Frank noted that he and his collaborators’ project picks up directly from work on biosignatures. In early work from the 1970s, Carl Sagan noted that astronomers could use telescopes to look for oxygen in planetary atmospheres. Oxygen could signal the presence of a biosphere, and hence act as a biosignature. But when researchers investigated the science more carefully, they realized there were other ways for a planet to maintain oxygen besides having life. Researchers went on to develop a sophisticated idea of the sort of oxygen signature that would be a dead giveaway. Frank and colleagues are aiming to do the same thing for technosignatures. 

“What you want is a library of spectral signatures that observers, when they take data, can go back and say: Is anything we’re seeing not expected? Is anything indicative of a technosignature?” Frank said. 

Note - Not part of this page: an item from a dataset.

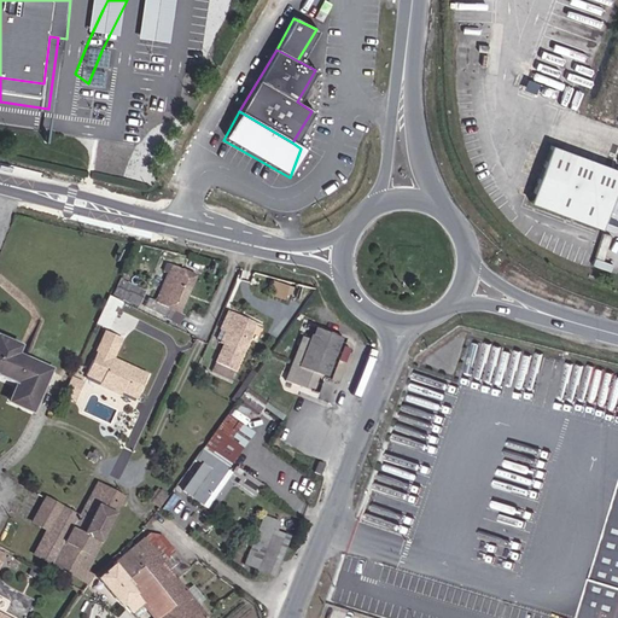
[(535,214),(607,240),(617,209),(617,179),(557,158),(551,170),(535,214)]
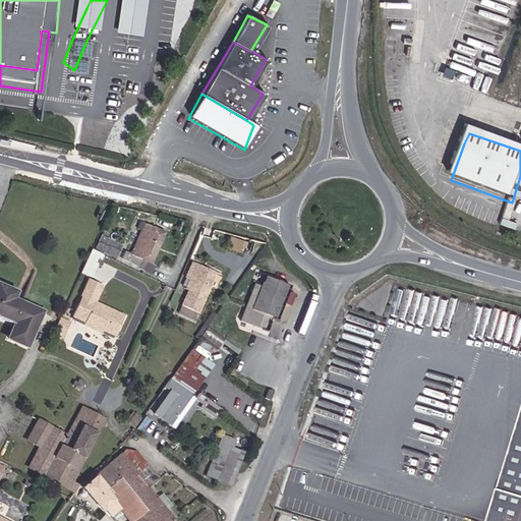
[(139,259),(142,261),(151,265),(165,232),(153,226),(153,228),(143,224),(140,231),(133,246),(130,254),(140,259),(139,259)]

Researchers like Kipping have already modeled what an observation of a true, transiting technosignature might look like. It could be created, for example, by a star-shrouding megastructure that had a shape like a lampshade, with slits cut out. These slits could be purposefully crafted to dim the star in a pattern analogous to the digits of pi, which would be clearly unnatural.

Croft and his team plan to run this sort of test signature through their models in a process called “signal injection” to make sure that the pipeline flags them correctly. “If we don’t detect them, then maybe the pipeline is just not sensitive to that data, or maybe we need to tweak the pipeline in some way to get it to detect that, and then we can be happy,” Croft said. In a collaboration with a high school teacher, he has already shown that their software can correctly flag the distant radio signal of the Voyager 1 spacecraft as an anomalous technosignature in background radio data.

Based on the history of prior searches, it is unlikely that the current survey will find anything unequivocally alien. However, it is likely to turn up intriguing phenomena of a natural origin. “It will be exciting to see what we find, even if just astrophysical oddities,” Cody told Motherboard in an email.

Finding nothing alien is also useful for other reasons. Once the researchers have ruled out one sort of searching, then they will know where to look next–as long as NASA keeps funding them. Based on the evidence of the last year, and the winning nature of current proposals, that looks increasingly likely to happen.